Data Centre Magazine January 2026 | Page 121

TECH & AI
CREDIT: GOOGLE

Google’ s application of machine learning to data centre operations represents the industry’ s most visible and impactful deployment.

Beginning in 2016, DeepMind’ s neural networks were deployed across Google’ s global data centre fleet to optimise cooling systems, achieving a 40 % reduction in cooling energy consumption and 15 % improvement in overall power usage effectiveness( PUE).
The system processes thousands of sensor measurements every minute, including temperatures, power consumption, and equipment settings across vast facilities. Rather than relying on fixed rules, the ML models learn optimal control strategies through reinforcement learning, continuously adapting to changing conditions and workload patterns.
What distinguishes Google’ s approach is the scale of deployment and continuous refinement. The models have been trained on years of operational data, enabling predictions across diverse weather conditions, equipment configurations and workload profiles.

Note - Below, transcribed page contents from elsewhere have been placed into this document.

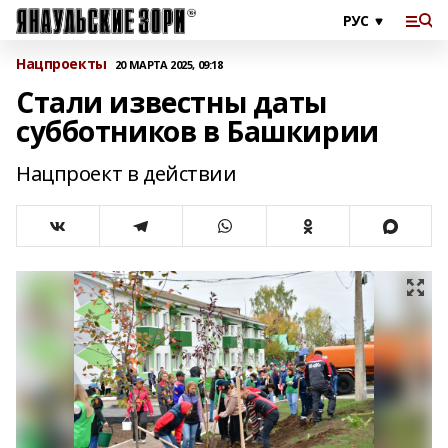
Нацпроекты
20 МАРТА 2025, 09:18
Стали известны даты
субботников в Башкирии
Нацпроект в действии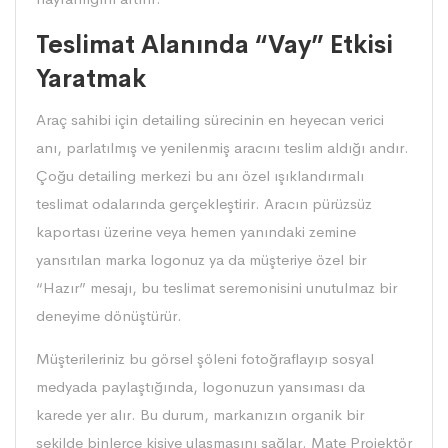
Teslimat Alanında “Vay” Etkisi
Yaratmak
Araç sahibi için detailing sürecinin en heyecan verici
anı, parlatılmış ve yenilenmiş aracını teslim aldığı andır.
Çoğu detailing merkezi bu anı özel ışıklandırmalı
teslimat odalarında gerçekleştirir. Aracın pürüzsüz
kaportası üzerine veya hemen yanındaki zemine
yansıtılan marka logonuz ya da müşteriye özel bir
“Hazır” mesajı, bu teslimat seremonisini unutulmaz bir
deneyime dönüştürür.
Müşterileriniz bu görsel şöleni fotoğraflayıp sosyal
medyada paylaştığında, logonuzun yansıması da
karede yer alır. Bu durum, markanızın organik bir
şekilde binlerce kişiye ulaşmasını sağlar. Mate Projektör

The system now makes recommendations that human operators review and implement, with plans for increased automation.
Beyond cooling optimisation, Google has expanded ML applications to power infrastructure management, server utilisation forecasting, and network traffic engineering.
The company’ s open sharing of research findings has accelerated industry adoption, though replicating results requires significant data science expertise and infrastructure investment.
Google’ s work demonstrates ML’ s potential to transform data centre economics, proving that substantial efficiency gains remain achievable even in highly optimised facilities.